Document excerpt
────

# Naive Bayes implementation from scratch

**Context**
* Two political parties' candidates:
    * Jill Stein of the Green Party (J)
    * Gary Johnson of the Libertarian Party (G)
* We have the probabilities of these candidates saying the words "freedom", "immigration" and "environment" (F, I, E)

**Objective**
* Find the probabilities of the candidates saying the words "freedom" and "immigration" 
    * P(J|F,I)
    * P(G|F,I)

# Data

**Probabilities of giving a speech**
* P(J) = 0.5
* P(G) = 0.5

**Probabilities of candidates saying words**
* P(F|J) = 0.1
* P(I|J) = 0.1
* P(E|J) = 0.8

* P(F|G) = 0.7
* P(I|G) = 0.2
* P(E|G) = 0.1

In [16]:
# Probabilities of giving a speech
p_j = 0.5
p_g = 0.5

# Probabilities of candidates saying words
p_f_j = 0.1
p_i_j = 0.1
p_e_j = 0.8

p_f_g = 0.7
p_i_g = 0.2
p_e_g = 0.1

# Calculation of probabilities

The probabilities P(J|F,I) and P(G|F,I) can be computes using the Bayes theorm as follows:

* P(J|F,I) = P(F,I|J) * P(J) / P(F,I)
* P(G|F,I) = P(F,I|G) * P(G) / P(F,I)

and

* P(F,I|J) = P(F|J) * P(I|J)
* P(F,I|G) = P(F|G) * P(I|G)

and

* P(F,I) = P(J) * P(F,I|J) + P(G) * P(F,I|G)

In [26]:
# Compute probabilities of saying the words "freedom" and "immigration"
p_j_text = p_j * p_f_j * p_i_j
p_g_text = p_g * p_f_g * p_i_g

print("Probability of Jill Stein giving a speed saying the words: %s" % p_j_text)

────

Task list
- A) In the Naive Bayes page, list every variable assigned in the code under "In [16]", each with the value it receives.
- B) Retype the rows from the line with "family: Scrophulariaceae" to the line with "state / province: Kalimantan", keeping both of those lines.

────

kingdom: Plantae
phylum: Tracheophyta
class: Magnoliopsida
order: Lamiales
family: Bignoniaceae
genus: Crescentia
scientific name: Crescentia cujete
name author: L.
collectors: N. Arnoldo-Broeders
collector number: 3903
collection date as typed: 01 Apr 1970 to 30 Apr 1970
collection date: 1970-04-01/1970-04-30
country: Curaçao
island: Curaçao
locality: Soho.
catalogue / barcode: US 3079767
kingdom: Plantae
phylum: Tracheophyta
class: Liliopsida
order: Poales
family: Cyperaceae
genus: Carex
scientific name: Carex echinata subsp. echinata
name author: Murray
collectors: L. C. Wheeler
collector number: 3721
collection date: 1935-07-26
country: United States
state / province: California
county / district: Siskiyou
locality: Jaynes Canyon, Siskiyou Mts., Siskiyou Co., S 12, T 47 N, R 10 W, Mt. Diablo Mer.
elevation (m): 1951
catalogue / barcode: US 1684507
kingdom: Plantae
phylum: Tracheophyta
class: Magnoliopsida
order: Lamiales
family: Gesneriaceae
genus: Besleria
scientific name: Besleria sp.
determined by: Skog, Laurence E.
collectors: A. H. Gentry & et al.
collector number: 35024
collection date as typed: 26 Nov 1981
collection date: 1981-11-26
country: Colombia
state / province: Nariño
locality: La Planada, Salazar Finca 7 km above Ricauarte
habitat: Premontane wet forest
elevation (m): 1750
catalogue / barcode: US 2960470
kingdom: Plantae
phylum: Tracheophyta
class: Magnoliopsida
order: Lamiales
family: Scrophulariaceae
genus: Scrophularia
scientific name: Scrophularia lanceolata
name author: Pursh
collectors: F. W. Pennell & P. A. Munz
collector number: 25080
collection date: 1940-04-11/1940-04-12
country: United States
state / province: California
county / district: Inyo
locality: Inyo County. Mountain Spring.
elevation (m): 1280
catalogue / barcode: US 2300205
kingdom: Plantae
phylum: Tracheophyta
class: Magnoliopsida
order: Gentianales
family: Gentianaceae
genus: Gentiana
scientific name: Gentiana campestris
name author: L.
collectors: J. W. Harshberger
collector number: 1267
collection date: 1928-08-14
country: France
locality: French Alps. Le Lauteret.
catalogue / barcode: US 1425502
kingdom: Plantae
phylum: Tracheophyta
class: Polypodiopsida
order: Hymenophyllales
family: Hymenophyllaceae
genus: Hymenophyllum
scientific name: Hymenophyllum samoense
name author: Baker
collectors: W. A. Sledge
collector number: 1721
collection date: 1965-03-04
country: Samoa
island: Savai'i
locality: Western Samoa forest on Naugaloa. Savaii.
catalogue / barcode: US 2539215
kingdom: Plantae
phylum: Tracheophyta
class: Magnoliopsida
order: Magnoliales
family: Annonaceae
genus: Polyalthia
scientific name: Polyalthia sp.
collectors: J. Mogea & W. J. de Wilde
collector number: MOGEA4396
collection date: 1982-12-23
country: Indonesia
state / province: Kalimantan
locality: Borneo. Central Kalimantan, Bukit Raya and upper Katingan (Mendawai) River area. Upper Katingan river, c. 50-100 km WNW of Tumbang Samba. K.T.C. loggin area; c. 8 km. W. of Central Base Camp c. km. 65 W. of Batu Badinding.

────

Task-by-task solutions
- A)
p_j = 0.5
p_g = 0.5
p_f_j = 0.1
p_i_j = 0.1
p_e_j = 0.8
p_f_g = 0.7
p_i_g = 0.2
p_e_g = 0.1

- B)
family: Scrophulariaceae
genus: Scrophularia
scientific name: Scrophularia lanceolata
name author: Pursh
collectors: F. W. Pennell & P. A. Munz
collector number: 25080
collection date: 1940-04-11/1940-04-12
country: United States
state / province: California
county / district: Inyo
locality: Inyo County. Mountain Spring.
elevation (m): 1280
catalogue / barcode: US 2300205
kingdom: Plantae
phylum: Tracheophyta
class: Magnoliopsida
order: Gentianales
family: Gentianaceae
genus: Gentiana
scientific name: Gentiana campestris
name author: L.
collectors: J. W. Harshberger
collector number: 1267
collection date: 1928-08-14
country: France
locality: French Alps. Le Lauteret.
catalogue / barcode: US 1425502
kingdom: Plantae
phylum: Tracheophyta
class: Polypodiopsida
order: Hymenophyllales
family: Hymenophyllaceae
genus: Hymenophyllum
scientific name: Hymenophyllum samoense
name author: Baker
collectors: W. A. Sledge
collector number: 1721
collection date: 1965-03-04
country: Samoa
island: Savai'i
locality: Western Samoa forest on Naugaloa. Savaii.
catalogue / barcode: US 2539215
kingdom: Plantae
phylum: Tracheophyta
class: Magnoliopsida
order: Magnoliales
family: Annonaceae
genus: Polyalthia
scientific name: Polyalthia sp.
collectors: J. Mogea & W. J. de Wilde
collector number: MOGEA4396
collection date: 1982-12-23
country: Indonesia
state / province: Kalimantan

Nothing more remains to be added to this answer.